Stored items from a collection
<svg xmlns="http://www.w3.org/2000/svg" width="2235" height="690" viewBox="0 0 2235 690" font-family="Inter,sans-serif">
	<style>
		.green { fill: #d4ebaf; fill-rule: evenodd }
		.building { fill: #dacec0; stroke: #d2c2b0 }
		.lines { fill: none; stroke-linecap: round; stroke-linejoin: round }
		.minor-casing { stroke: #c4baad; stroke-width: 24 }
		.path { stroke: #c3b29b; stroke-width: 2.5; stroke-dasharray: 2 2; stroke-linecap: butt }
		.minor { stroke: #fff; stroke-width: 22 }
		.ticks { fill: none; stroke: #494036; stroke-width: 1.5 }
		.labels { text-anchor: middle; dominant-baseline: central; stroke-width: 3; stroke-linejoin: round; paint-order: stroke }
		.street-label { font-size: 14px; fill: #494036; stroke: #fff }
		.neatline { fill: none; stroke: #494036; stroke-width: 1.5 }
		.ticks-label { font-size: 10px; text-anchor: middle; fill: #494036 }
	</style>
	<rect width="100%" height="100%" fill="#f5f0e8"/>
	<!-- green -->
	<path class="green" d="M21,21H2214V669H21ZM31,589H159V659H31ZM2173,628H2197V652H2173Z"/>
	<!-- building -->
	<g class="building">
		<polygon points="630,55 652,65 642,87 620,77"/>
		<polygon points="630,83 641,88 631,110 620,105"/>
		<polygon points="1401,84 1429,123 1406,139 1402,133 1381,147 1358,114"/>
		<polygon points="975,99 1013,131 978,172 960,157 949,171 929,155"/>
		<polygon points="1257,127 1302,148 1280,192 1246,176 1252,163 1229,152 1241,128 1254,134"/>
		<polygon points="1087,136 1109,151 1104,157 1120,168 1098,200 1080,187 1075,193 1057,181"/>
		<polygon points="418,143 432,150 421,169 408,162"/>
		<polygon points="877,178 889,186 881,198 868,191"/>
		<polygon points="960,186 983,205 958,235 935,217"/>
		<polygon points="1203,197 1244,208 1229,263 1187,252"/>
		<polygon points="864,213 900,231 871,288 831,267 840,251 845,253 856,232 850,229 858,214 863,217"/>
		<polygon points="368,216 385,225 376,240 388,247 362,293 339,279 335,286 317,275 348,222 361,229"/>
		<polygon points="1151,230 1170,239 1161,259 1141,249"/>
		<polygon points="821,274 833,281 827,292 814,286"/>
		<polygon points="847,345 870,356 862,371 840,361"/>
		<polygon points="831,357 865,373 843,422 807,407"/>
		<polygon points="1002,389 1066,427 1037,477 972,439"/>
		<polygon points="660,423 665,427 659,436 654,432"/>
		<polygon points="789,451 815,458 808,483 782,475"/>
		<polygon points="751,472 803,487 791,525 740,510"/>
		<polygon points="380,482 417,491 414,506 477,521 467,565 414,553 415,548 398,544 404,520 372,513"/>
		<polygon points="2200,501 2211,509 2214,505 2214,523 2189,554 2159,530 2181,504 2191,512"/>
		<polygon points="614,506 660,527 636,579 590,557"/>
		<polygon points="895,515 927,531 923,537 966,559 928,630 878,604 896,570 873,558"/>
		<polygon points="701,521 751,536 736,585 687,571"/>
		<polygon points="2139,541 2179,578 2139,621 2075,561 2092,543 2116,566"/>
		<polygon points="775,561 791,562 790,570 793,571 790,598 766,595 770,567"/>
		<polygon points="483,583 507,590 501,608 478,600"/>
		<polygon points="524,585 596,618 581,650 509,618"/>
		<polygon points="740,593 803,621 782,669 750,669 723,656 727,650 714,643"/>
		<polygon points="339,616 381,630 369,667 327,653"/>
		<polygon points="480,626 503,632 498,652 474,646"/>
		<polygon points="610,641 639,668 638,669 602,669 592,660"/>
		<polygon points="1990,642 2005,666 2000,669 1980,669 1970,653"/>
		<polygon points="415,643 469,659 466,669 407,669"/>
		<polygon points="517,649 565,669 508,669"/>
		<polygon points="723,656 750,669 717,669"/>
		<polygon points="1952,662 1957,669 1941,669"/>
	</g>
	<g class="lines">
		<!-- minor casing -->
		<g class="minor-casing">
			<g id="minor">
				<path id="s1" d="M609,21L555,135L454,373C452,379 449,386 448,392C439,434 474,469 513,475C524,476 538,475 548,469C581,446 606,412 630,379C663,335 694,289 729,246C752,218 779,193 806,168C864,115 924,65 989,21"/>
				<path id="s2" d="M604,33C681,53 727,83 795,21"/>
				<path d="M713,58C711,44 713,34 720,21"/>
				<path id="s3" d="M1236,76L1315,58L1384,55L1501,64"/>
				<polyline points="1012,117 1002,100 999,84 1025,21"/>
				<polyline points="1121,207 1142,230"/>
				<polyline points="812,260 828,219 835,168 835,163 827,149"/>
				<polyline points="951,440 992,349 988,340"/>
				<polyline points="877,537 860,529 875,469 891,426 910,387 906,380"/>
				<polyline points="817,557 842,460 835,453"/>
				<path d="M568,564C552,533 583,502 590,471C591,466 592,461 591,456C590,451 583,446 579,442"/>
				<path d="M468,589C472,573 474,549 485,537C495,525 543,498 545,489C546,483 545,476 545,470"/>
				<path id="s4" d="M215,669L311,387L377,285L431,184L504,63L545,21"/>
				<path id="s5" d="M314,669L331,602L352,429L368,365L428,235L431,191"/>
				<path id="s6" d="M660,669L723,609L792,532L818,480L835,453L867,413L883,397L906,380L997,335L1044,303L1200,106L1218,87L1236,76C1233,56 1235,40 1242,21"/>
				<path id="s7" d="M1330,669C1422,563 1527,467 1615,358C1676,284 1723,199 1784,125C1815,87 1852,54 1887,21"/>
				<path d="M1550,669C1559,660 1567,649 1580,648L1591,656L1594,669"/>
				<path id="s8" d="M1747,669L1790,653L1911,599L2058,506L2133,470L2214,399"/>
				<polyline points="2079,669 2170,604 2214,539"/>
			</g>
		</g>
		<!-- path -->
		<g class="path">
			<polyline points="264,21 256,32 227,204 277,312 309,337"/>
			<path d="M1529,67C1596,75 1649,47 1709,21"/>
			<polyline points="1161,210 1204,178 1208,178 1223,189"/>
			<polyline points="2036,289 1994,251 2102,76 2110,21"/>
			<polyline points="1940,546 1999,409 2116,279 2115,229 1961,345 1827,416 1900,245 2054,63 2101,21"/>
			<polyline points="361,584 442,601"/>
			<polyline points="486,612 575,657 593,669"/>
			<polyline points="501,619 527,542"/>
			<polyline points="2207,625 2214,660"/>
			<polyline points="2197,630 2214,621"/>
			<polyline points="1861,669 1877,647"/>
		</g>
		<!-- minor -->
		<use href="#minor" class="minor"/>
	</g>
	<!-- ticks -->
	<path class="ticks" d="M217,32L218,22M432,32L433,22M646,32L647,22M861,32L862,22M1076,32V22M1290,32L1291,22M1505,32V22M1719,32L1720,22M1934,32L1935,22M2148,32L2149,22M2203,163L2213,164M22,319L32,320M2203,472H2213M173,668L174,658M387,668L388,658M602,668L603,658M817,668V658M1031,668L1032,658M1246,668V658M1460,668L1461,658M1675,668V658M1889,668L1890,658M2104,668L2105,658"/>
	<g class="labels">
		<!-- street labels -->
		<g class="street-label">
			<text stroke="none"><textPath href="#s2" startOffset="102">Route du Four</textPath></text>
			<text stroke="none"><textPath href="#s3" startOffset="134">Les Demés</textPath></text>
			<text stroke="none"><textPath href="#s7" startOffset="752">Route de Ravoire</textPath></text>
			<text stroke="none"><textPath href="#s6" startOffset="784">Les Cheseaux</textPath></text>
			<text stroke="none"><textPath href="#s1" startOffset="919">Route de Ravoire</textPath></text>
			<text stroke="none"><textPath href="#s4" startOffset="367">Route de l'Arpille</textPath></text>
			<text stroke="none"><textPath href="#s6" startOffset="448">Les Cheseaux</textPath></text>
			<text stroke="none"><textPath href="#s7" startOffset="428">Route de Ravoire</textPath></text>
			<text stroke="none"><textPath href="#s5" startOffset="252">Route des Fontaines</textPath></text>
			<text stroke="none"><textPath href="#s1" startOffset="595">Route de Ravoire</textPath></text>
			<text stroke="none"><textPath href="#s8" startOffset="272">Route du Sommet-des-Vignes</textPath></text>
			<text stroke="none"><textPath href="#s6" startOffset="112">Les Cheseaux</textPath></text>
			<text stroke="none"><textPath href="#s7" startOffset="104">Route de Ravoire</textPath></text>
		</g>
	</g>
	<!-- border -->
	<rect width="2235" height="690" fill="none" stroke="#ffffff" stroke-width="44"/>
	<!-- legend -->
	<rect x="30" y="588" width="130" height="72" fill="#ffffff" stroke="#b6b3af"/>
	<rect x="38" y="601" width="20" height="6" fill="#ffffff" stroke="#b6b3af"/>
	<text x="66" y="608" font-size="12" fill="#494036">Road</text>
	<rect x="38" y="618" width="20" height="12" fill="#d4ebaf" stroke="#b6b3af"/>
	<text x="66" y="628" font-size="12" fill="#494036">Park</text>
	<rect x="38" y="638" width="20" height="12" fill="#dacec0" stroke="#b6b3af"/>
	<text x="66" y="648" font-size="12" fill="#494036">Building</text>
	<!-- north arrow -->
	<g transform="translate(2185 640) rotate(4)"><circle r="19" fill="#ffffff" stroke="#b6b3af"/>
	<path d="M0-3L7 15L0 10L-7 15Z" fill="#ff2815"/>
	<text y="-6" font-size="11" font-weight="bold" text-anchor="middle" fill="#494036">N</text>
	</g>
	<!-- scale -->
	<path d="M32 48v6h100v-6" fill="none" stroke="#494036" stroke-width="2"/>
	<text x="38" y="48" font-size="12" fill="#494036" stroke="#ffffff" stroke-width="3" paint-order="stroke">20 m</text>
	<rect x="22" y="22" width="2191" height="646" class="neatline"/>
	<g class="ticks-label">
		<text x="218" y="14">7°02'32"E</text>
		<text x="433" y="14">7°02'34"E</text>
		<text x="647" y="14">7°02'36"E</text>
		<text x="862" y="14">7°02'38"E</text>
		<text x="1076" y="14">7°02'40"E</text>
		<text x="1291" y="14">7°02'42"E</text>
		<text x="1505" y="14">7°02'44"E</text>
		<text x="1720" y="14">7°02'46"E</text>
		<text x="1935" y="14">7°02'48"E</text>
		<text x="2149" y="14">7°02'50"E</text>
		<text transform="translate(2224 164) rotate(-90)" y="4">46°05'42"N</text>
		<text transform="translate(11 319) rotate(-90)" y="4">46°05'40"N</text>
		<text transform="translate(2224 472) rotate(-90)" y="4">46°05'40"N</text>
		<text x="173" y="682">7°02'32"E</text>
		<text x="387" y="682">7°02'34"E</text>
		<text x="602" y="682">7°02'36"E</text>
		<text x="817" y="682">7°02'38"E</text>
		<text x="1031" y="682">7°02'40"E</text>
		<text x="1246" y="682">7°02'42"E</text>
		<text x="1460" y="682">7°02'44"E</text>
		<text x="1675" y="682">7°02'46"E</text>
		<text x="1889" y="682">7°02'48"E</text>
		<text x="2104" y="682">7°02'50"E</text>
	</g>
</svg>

TASK REQUIREMENTS: Go through the data, and copy each line in which the word "lines" appears.

ANSWER TO THIS PROBLEM:
		.lines { fill: none; stroke-linecap: round; stroke-linejoin: round }
	<g class="lines">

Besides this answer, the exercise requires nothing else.